Folha de São Paulo 14/09/09
Um dos funcionários da Receita que lideraram a blitz a diário teria vínculos com agência de inteligência
SILVANA ARANTES
DE BUENOS AIRES
Depois que a direção da Receita Federal e a Casa Rosada negaram a autoria da espalhafatosa blitz fiscal empreendida contra o grupo Clarín, na última quinta-feira, uma nova peça entrou no quebra-cabeças para desvendar a história.
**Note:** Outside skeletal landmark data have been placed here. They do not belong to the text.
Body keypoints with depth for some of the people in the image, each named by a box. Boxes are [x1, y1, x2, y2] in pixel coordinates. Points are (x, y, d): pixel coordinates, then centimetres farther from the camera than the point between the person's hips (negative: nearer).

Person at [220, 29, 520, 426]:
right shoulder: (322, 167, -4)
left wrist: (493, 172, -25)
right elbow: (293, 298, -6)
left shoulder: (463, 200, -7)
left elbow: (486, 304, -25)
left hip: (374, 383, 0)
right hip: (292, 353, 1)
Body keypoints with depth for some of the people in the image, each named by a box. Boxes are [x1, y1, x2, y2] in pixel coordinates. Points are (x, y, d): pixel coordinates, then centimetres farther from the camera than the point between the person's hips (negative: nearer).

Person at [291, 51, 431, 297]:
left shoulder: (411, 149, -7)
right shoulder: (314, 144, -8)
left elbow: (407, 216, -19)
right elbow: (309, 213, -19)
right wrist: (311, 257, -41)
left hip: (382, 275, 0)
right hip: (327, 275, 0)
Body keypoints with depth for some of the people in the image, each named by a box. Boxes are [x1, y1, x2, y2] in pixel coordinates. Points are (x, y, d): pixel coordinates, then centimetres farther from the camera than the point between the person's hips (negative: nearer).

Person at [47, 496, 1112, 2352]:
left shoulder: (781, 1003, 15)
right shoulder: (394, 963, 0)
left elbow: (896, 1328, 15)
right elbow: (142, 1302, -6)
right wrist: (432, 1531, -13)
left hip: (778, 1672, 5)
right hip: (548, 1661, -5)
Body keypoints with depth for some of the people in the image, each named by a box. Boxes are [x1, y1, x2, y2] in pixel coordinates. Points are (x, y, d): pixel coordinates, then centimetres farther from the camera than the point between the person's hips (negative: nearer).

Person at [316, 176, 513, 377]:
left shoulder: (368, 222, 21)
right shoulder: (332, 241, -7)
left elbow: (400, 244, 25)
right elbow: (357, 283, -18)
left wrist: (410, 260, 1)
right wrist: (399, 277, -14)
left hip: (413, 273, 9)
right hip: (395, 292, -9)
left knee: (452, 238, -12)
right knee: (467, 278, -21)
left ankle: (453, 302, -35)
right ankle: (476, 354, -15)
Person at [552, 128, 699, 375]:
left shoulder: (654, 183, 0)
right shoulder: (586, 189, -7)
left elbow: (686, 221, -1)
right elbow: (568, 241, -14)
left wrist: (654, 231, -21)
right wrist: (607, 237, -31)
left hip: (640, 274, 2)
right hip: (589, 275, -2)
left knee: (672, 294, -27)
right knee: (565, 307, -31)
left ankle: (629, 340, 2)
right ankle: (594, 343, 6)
A ordem para a operação, que contou com cerca de 200 agentes e envolveu buscas na sede do diário "Clarín" e em residências de diretores do grupo, teria partido da Side (Secretaria de Inteligência de Estado), órgão homólogo da Abin brasileira.
A atuação oculta da Side foi sugerida por jornais argentinos no fim de semana, depois de analisar o currículo dos dois funcionários da Receita que lideraram a blitz e foram afastados pelo diretor, Ricardo Echegaray. Um deles, Andrés Vázquez, teria vínculos anteriores -e atuais- com a Side.
Há duas versões antagônicas sobre quem na Side teria disparado a ordem. Uma delas aponta o marido da presidente, Cristina Kirchner, o ex-presidente Néstor Kirchner, que teria o órgão sob sua influência.
Essa seria a chave para entender a permanência no cargo de Echegaray, mesmo depois de afirmar publicamente que uma megaoperação do órgão que comanda foi feita nas suas costas. Echegaray entregou o cargo a Cristina, que recusou a renúncia, segundo o jornal "Página 12", aliado do governo.
É também do "Página 12" a insinuação de que Vázquez possa ter agido em linha com a Side, mas sob impulso de adversários do governo, como o governador de Chubut, Mario das Neves, peronista que se opõe aos Kirchner e é pré-candidato à sucessão de Cristina.
Essa hipótese abraça o argumento oficial de que o governo não seria tão estúpido para determinar uma ação que o prejudicasse com tanta contundência num momento crucial.
Está em discussão no Congresso o projeto do governo da Lei de Serviços Audiovisuais. O grupo Clarín é contrário ao projeto, em que vê tentativa do governo de controlar a mídia.
Além disso, os interesses econômicos do Clarín seriam seriamente afetados pela lei. As medidas de "desconcentração" de propriedade previstas obrigariam o grupo a se desfazer de parte de suas concessões, além de ver entrar no mercado de TV a cabo, que hoje domina, um enorme competidor -as companhias telefônicas ficam autorizadas a operar o "triple play" (telefone, internet e cabo).
O "Clarín" publicou ontem um texto em que contesta, com dados estatísticos sobre seu alcance, a designação de "monopólio" que o governo lhe dá. "Clarín é o principal grupo de mídia, mas o cenário é plural e competitivo", afirma o texto.
A blitz no "Clarín" ajudou a fortalecer a oposição contra a lei de mídia do governo, sob a liderança do vice-presidente, Julio Cobos, de quem a Casa Rosada pediu a renúncia, por seu gesto opositor. "Seria mais fácil renunciar, mas meu compromisso é com a cidadania e vou seguir onde estou", disse.
A associação dos empregados da Receita Federal, por sua vez, divulgou nota ratificando a blitz contra o "Clarín" e a competência da Receita para fiscalizar sem distinções. "Não pedimos desculpas nem concedemos privilégios", dizem.